Brooks recently mentioned that you could find moves where Bernie focused on his constituents in Vermont first (ie: the Lockheed Martin vote and his vote for the crime bill which he explicitly stated he was putting his constituents and the Violence Against Women Act first). In just the past week he's said Bernie should take note of Andrew Yang on the war on drugs (Bernie's for marijuana legalized federally, Yang is for the Portugal model) and also mentioned that while he's not as big on the issue as others, he disagrees with Bernie on keeping the filibuster (that's a notch for Warren).
The heads that claim he's biased or act like he's hammering Warren could backtrack and catch him firing off HEAVY on Yang's UBI, Tulsi's isolationism and Mohdi support, Kamala's downplaying of policies she supported and literally everything about Pete Buttigeig (dude hates Pete especially hard).

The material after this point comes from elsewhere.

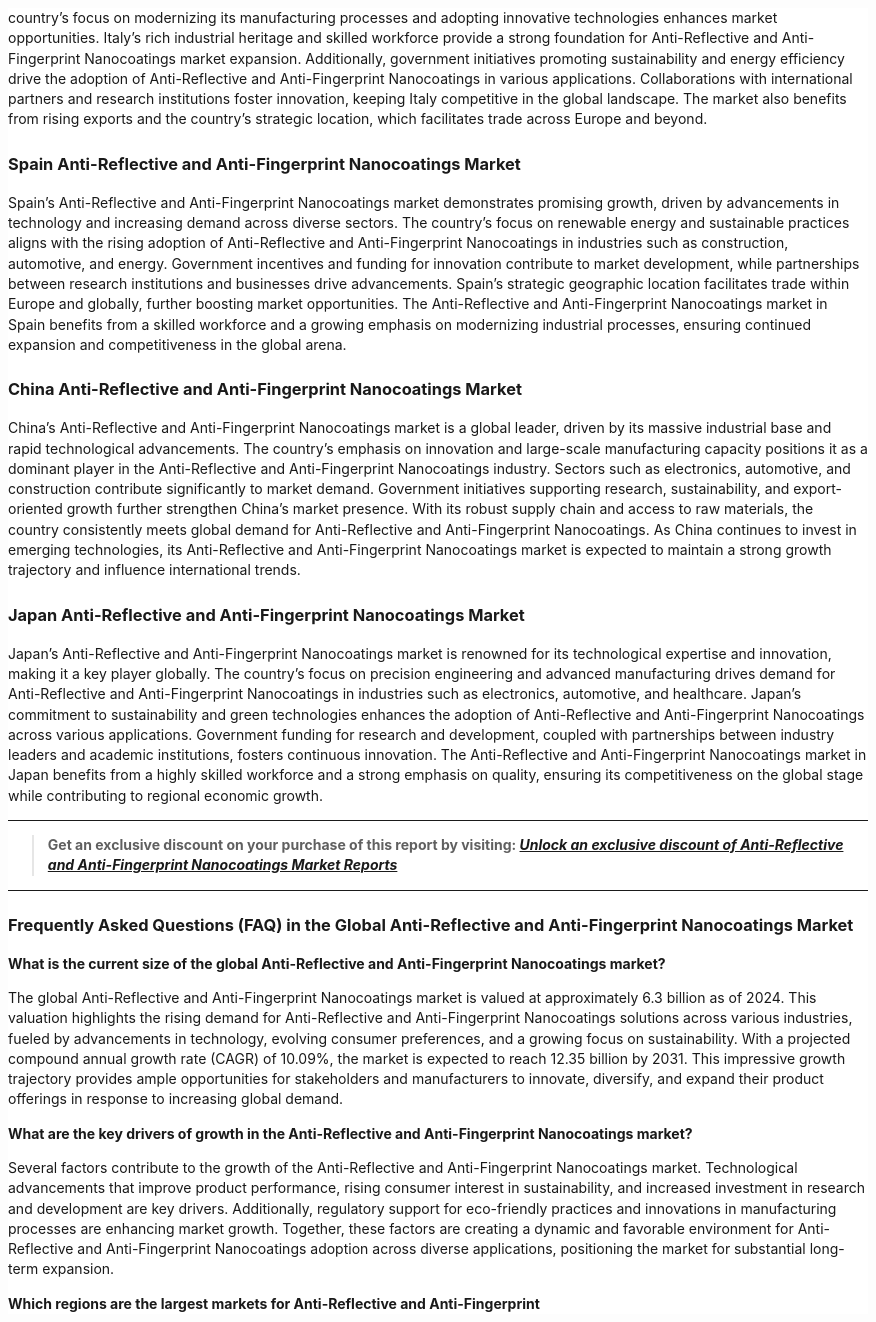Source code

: country&rsquo;s focus on modernizing its manufacturing processes and adopting innovative technologies enhances market opportunities. Italy&rsquo;s rich industrial heritage and skilled workforce provide a strong foundation for Anti-Reflective and Anti-Fingerprint Nanocoatings market expansion. Additionally, government initiatives promoting sustainability and energy efficiency drive the adoption of Anti-Reflective and Anti-Fingerprint Nanocoatings in various applications. Collaborations with international partners and research institutions foster innovation, keeping Italy competitive in the global landscape. The market also benefits from rising exports and the country&rsquo;s strategic location, which facilitates trade across Europe and beyond.</p><h3>Spain Anti-Reflective and Anti-Fingerprint Nanocoatings Market</h3><p>Spain&rsquo;s Anti-Reflective and Anti-Fingerprint Nanocoatings market demonstrates promising growth, driven by advancements in technology and increasing demand across diverse sectors. The country&rsquo;s focus on renewable energy and sustainable practices aligns with the rising adoption of Anti-Reflective and Anti-Fingerprint Nanocoatings in industries such as construction, automotive, and energy. Government incentives and funding for innovation contribute to market development, while partnerships between research institutions and businesses drive advancements. Spain&rsquo;s strategic geographic location facilitates trade within Europe and globally, further boosting market opportunities. The Anti-Reflective and Anti-Fingerprint Nanocoatings market in Spain benefits from a skilled workforce and a growing emphasis on modernizing industrial processes, ensuring continued expansion and competitiveness in the global arena.</p><h3>China Anti-Reflective and Anti-Fingerprint Nanocoatings Market</h3><p>China&rsquo;s Anti-Reflective and Anti-Fingerprint Nanocoatings market is a global leader, driven by its massive industrial base and rapid technological advancements. The country&rsquo;s emphasis on innovation and large-scale manufacturing capacity positions it as a dominant player in the Anti-Reflective and Anti-Fingerprint Nanocoatings industry. Sectors such as electronics, automotive, and construction contribute significantly to market demand. Government initiatives supporting research, sustainability, and export-oriented growth further strengthen China&rsquo;s market presence. With its robust supply chain and access to raw materials, the country consistently meets global demand for Anti-Reflective and Anti-Fingerprint Nanocoatings. As China continues to invest in emerging technologies, its Anti-Reflective and Anti-Fingerprint Nanocoatings market is expected to maintain a strong growth trajectory and influence international trends.</p><h3>Japan Anti-Reflective and Anti-Fingerprint Nanocoatings Market</h3><p>Japan&rsquo;s Anti-Reflective and Anti-Fingerprint Nanocoatings market is renowned for its technological expertise and innovation, making it a key player globally. The country&rsquo;s focus on precision engineering and advanced manufacturing drives demand for Anti-Reflective and Anti-Fingerprint Nanocoatings in industries such as electronics, automotive, and healthcare. Japan&rsquo;s commitment to sustainability and green technologies enhances the adoption of Anti-Reflective and Anti-Fingerprint Nanocoatings across various applications. Government funding for research and development, coupled with partnerships between industry leaders and academic institutions, fosters continuous innovation. The Anti-Reflective and Anti-Fingerprint Nanocoatings market in Japan benefits from a highly skilled workforce and a strong emphasis on quality, ensuring its competitiveness on the global stage while contributing to regional economic growth.</p><hr /><blockquote><p><strong>Get an exclusive discount on your purchase of this report by visiting: <em><a href="://marketresearchpulse.com/ask-for-discount/46325?utm_source=Github&amp;utm_medium=022">Unlock an exclusive discount of Anti-Reflective and Anti-Fingerprint Nanocoatings Market Reports</a></em>&nbsp;</strong></p></blockquote><hr /><h3>Frequently Asked Questions (FAQ) in the Global Anti-Reflective and Anti-Fingerprint Nanocoatings Market</h3><p><strong>What is the current size of the global Anti-Reflective and Anti-Fingerprint Nanocoatings market?</strong></p><p>The global Anti-Reflective and Anti-Fingerprint Nanocoatings market is valued at approximately 6.3 billion as of 2024. This valuation highlights the rising demand for Anti-Reflective and Anti-Fingerprint Nanocoatings solutions across various industries, fueled by advancements in technology, evolving consumer preferences, and a growing focus on sustainability. With a projected compound annual growth rate (CAGR) of 10.09%, the market is expected to reach 12.35 billion by 2031. This impressive growth trajectory provides ample opportunities for stakeholders and manufacturers to innovate, diversify, and expand their product offerings in response to increasing global demand.</p><p><strong>What are the key drivers of growth in the Anti-Reflective and Anti-Fingerprint Nanocoatings market?</strong></p><p>Several factors contribute to the growth of the Anti-Reflective and Anti-Fingerprint Nanocoatings market. Technological advancements that improve product performance, rising consumer interest in sustainability, and increased investment in research and development are key drivers. Additionally, regulatory support for eco-friendly practices and innovations in manufacturing processes are enhancing market growth. Together, these factors are creating a dynamic and favorable environment for Anti-Reflective and Anti-Fingerprint Nanocoatings adoption across diverse applications, positioning the market for substantial long-term expansion.</p><p><strong>Which regions are the largest markets for Anti-Reflective and Anti-Fingerprint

He's been a lot harsher on the worse candidates, but now that it's a three horse race he's drawing comparisons with the prefaces built in that Warren is best option sans Bernie (to oversimplified paraphrase him, Warren is where he'd like to see a sincere center of the political spectrum form); and that it's completely fine to agree to disagree on strategy.
I don't think you'll find him hitting Bernie's M4A bill though...it's too far ahead of everything else proposed so far. The Natalie Shure interview he did last week can lay out the concerns they both share for Warren on that end; though my own personal feeling is she's humoring the centrists by keeping the door open and not vice versa though. We have seen that script flipped enough times that a chunk of lefties I rock with are skeptical of any leeway though. Not because it means a candidate will just about face on the argument, but there's concerns about how hard a candidate will fight for the issue.